Spoonbread
Plates of perfectly fried catfish, buttery macaroni and cheese, and savory collard greens: Southerners dining at a restaurant owned by Norma Jean Darden ’61 might easily find themselves homesick. The offerings at Darden’s two Spoonbread eateries are the sort of serious soul food usually found below the Mason-Dixon—no small feat in a landscape littered with pretenders. Perhaps most remarkable, though, is that Norma Jean Darden is a former fashion model from New Jersey.

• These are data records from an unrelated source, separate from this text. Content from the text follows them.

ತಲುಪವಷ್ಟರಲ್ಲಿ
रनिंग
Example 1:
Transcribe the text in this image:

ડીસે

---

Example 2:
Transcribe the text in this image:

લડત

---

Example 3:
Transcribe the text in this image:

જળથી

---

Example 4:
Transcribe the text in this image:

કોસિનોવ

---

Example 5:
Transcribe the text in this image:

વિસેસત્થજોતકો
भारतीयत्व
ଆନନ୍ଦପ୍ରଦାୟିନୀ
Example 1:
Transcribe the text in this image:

Growing up in Newark, Darden helped her mother prepare favorite childhood treats like homemade lollipops and a decidedly northern specialty: snow ice cream. “We would catch the snow when it was falling,” she says, wistfully remembering safer environmental days, “and take it into the kitchen and put in a little vanilla and a little sugar and a little milk… and you had snow ice cream.” An adolescent Darden took home economics classes where she specialized in tuna casserole. Except for a six-week catering course at The New School years later, this was the extent of her formal culinary training.
After graduating from Sarah Lawrence, the statuesque Darden had a successful career as a model. Though she was constantly watching her weight, her work took her to the world’s tables, cultivating a love of great cuisine. Modeling also brought a chance meeting with the food editor at Vogue, who, after learning that Darden’s family was from the South, made the assumption that Norma Jean had great family recipes hidden away. A model writing a cookbook would be a novel idea. Darden, who’d been eating out for the better part of a decade, called her sister, Carole ’66, expecting the younger sibling to laugh. She didn’t. The younger Darden sister had had a prophetic dream about the two of them working on a project together.

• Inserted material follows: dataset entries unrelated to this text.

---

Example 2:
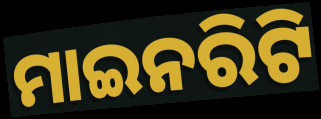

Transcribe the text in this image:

ମାଇନରିଟି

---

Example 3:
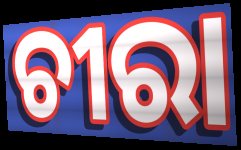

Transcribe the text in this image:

ଚୀରା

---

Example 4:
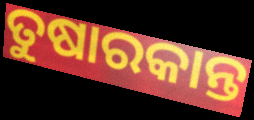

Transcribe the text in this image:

ତୁଷାରକାନ୍ତ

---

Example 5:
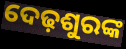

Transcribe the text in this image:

ଦେଢ଼ଶୁରଙ୍କ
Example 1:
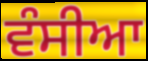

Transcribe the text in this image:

ਵੰਸੀਆ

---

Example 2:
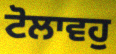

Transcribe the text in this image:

ਟੋਲਾਵਹੁ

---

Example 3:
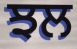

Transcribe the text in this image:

ਝਲ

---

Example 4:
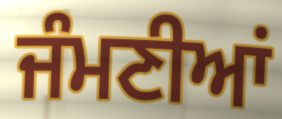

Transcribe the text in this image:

ਜੰਮਣੀਆਂ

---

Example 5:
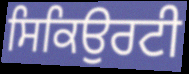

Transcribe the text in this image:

ਸਿਕਿਉਰਟੀ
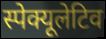
स्पेक्यूलेटिव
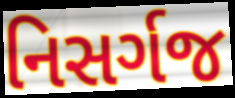
નિસર્ગજ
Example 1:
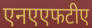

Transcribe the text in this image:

एनएएफटीए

As Norma Jean’s modeling career was coming to an end, the sisters gave the cookbook a try. The project led them back to their childhood and to their southern roots. They revisited family in North Carolina, Virginia, Alabama and Ohio to talk about food. “It just opened up a treasure trove of memories and reminiscences,” Darden says. “ ‘I ate this.’ ‘I did that.’ ‘When I got married we had this dish for our reception.’”
The result was a landmark cookbook, Spoonbread and Strawberry Wine (Main Street Books) that combines recipes with family history and photographs, using food as an entry point into the life of an African-American family making its way from Reconstruction to contemporary America. “We were the first book to organize ourselves in that way,” Darden says. “And now everybody does it.”
The cookbook led to a catering company, Spoonbread, Inc., and then to the restaurants––Miss Mamie’s Spoonbread and Miss Maude’s Spoonbread, both in Harlem and named for Darden’s mother and an aunt, respectively. No snow ice cream, no tuna casserole, but an abundance of her family’s culinary heritage nourishes the diner’s soul. For Darden it’s all been a delicious surprise. “If anyone had told me when I finished Sarah Lawrence I would end up in food,” Darden says with a smile. “I would have just given them a hearty chuckle.”
She still runs the catering operation—“That’s the fun part”—and is publishing a new cookbook later this year, tentatively called Spoonbread Celebrations. The 25th anniversary edition of Spoonbread and Strawberry Wine is scheduled for 2004, a release Darden hopes will coincide with the opening of a third Spoonbread restaurant, this one in midtown Manhattan.